The immediate goal, as outlined by the W.H.O., is to match or improve upon the condom's failure rate.
''I think what we're looking at is something that could eventually be 100 percent effective,'' said Dr. William Bremner, a member of the W.H.O. advisory committee that will monitor the tests.
Recent studies by the Food and Drug Administration listed the condom as having a failure rate of 17 percent; that is, 17 women in every 100 couples using no other birth control method became pregnant. Scientists at W.H.O. list a condom failure rate of 5 to 10 percent.
The F.D.A. said the diaphragm had a failure rate of 18 percent; vaginal foam 25 percent; the rhythm method 40 percent. The lowest rate was the birth control pill for women; fewer than 1 percent of its users became pregnant. #15 Years of Testing Scientists involved in the hormone tests by Dr. Paulsen said they were cautiously optimistic that they could eventually refine the dose to produce a failure rate below 1 percent.
In 15 years of testing of safety and dosage, University of Washington researchers have found that weekly hormone injections brought the sperm count down to zero in about 60 percent of the 500 volunteers, all of whom were tested weekly.
Researchers are still unsure what dosage will produce a sperm count of zero or a level considered low enough to prevent pregnancy. Typically, there are 40 million to 200 million sperm per milliliter of semen.

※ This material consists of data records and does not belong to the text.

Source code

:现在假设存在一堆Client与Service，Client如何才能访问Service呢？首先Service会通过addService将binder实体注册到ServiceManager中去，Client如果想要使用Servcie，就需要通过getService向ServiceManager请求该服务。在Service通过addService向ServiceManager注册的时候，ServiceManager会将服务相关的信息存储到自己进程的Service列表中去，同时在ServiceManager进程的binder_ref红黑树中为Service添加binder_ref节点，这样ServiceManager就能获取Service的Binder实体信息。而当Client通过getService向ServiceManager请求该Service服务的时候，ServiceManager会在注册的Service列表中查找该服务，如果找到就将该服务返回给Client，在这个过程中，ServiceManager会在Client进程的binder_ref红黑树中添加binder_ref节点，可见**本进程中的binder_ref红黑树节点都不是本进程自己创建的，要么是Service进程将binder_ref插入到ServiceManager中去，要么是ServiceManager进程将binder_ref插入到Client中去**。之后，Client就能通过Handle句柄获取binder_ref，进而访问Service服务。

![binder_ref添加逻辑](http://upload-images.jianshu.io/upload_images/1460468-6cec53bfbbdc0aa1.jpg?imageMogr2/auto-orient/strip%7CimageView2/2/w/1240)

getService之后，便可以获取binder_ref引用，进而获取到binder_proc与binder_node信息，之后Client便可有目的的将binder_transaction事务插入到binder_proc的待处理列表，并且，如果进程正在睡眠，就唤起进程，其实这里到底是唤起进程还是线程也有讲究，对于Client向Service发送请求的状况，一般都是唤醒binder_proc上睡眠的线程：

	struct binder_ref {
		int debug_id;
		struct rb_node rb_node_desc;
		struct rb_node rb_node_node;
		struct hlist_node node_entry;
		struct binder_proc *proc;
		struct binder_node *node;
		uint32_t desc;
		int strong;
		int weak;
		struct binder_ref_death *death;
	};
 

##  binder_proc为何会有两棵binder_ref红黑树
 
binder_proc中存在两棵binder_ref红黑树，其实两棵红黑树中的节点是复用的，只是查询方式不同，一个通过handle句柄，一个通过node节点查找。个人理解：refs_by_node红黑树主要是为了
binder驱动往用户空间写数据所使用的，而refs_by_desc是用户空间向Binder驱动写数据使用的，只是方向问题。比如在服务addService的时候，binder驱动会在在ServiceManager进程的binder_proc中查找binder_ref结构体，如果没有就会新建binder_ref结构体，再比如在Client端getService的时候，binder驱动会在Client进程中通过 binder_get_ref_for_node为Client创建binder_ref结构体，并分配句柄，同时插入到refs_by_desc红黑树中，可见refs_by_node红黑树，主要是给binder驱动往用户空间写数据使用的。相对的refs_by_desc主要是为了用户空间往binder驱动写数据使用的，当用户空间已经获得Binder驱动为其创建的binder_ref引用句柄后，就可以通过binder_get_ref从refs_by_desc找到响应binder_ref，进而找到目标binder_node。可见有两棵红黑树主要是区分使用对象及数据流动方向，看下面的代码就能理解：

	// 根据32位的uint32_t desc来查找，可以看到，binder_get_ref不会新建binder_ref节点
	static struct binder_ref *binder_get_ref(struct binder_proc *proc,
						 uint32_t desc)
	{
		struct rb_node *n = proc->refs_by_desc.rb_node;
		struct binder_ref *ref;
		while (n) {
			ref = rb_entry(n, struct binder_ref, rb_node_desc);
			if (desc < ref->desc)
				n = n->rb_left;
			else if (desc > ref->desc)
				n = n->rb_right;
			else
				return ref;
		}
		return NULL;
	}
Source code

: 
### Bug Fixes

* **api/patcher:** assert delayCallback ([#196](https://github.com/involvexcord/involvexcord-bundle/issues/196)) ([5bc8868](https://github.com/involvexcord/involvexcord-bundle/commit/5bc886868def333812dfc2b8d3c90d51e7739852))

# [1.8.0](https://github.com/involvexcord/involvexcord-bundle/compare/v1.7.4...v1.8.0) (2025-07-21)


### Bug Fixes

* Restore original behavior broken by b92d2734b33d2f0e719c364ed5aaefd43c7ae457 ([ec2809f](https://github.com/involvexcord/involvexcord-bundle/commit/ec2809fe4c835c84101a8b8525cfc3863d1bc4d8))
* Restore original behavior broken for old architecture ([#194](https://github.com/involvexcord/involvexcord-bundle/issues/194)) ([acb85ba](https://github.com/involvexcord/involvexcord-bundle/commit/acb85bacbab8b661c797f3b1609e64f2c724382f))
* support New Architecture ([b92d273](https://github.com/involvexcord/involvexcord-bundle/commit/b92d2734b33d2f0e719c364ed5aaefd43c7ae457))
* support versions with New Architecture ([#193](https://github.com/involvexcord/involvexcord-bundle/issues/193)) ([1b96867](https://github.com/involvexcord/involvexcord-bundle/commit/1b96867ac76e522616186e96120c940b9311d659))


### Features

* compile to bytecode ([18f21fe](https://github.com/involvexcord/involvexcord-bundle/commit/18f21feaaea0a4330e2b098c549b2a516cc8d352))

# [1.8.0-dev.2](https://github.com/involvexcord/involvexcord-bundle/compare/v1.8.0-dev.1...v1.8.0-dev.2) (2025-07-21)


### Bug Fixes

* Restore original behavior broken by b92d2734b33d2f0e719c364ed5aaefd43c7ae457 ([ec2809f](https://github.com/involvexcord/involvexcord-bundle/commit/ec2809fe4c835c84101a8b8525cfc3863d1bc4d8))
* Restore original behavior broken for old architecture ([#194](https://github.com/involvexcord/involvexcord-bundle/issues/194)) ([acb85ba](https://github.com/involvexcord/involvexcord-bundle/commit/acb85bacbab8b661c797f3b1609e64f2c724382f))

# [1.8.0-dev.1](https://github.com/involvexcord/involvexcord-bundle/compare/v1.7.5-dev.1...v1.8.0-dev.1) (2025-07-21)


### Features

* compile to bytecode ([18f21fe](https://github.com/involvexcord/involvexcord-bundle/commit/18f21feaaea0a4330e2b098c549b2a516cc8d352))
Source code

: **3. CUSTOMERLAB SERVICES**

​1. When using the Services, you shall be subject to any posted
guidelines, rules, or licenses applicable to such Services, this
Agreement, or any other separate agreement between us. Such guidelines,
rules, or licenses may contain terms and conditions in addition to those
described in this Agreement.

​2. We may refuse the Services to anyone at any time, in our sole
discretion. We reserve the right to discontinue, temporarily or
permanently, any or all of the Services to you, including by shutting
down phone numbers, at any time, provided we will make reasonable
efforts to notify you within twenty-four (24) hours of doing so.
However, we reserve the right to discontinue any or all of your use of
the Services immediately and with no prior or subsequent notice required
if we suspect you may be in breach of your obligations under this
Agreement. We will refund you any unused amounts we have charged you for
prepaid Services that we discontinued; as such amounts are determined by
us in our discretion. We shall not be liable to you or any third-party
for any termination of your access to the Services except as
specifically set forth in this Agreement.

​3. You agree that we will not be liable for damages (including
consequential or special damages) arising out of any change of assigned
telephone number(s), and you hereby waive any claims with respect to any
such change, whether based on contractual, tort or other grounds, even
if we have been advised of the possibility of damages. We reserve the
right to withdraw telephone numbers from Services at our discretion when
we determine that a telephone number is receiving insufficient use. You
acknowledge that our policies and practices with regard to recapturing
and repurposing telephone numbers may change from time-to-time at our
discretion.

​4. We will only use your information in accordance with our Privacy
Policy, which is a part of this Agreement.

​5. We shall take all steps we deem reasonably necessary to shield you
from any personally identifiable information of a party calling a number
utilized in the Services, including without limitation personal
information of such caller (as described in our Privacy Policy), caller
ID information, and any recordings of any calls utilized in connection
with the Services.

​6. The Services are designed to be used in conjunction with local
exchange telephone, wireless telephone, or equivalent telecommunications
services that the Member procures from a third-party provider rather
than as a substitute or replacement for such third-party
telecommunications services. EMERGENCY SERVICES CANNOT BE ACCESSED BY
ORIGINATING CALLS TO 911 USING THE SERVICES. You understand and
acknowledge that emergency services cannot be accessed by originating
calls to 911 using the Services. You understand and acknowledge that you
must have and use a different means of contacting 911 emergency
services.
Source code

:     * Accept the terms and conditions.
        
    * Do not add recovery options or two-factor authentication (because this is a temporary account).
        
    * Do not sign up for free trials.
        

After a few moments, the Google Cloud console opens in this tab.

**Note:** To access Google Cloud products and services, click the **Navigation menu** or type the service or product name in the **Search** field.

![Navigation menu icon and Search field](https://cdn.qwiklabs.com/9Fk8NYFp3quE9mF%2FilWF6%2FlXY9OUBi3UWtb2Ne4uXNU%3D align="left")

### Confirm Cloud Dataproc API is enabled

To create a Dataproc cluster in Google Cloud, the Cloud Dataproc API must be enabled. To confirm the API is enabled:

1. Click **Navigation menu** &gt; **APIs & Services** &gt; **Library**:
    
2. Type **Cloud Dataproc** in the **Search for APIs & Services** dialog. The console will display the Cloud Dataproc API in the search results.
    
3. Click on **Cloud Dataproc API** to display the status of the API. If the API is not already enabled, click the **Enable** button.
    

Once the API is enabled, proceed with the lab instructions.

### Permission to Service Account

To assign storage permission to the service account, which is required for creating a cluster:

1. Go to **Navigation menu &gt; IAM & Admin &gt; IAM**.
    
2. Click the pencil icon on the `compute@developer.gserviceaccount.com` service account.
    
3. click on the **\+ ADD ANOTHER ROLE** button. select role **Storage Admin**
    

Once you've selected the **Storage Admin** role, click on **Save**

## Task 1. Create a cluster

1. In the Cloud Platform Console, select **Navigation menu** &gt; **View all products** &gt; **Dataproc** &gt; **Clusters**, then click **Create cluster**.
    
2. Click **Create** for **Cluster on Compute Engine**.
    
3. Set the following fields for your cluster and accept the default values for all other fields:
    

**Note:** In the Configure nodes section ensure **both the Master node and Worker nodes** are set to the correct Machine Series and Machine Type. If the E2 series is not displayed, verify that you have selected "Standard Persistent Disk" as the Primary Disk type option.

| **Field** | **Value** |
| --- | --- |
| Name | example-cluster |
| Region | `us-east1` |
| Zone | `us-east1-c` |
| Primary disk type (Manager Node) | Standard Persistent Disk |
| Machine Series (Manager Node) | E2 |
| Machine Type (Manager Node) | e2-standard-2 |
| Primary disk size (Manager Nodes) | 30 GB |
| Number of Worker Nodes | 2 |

In the first phase of Dr. Paulsen's test, each man will get the same weekly dose of injected testosterone. Then, the men with a sperm count of zero will be separated from the other subjects and asked to use the injections as their only source of birth control. The other men would be studied for the effect of the injections on sperm count only. Work on Another Compound
''From there we can hopefully go on to developing a product for the consumer,'' said Dr. Paulsen. ''But if the failure rate is not below that of the condom, we're done - because it would be of little benefit to society.''
One problem is with the hormone itself. To work, the testosterone must be injected weekly to maintain the hormone level. It would be impractical, scientists say, to expect most men to take injections every week.
To get around that, W.H.O. researchers led by Dr. Gabriel Bialy at the National Institutes of Health center in Bethesda, Md., have been working with another synthetic testosterone that would be injected once every three months.
Dr. Paulsen said he has had no trouble finding volunteers for the tests. ''You'd be surprised at how many people out there are deeply interested in finding a new method,'' he said.
Several years ago, ago, a W.H.O. task force estimated that up to 75 percent of men would interested in such a method, if it was safe and practical.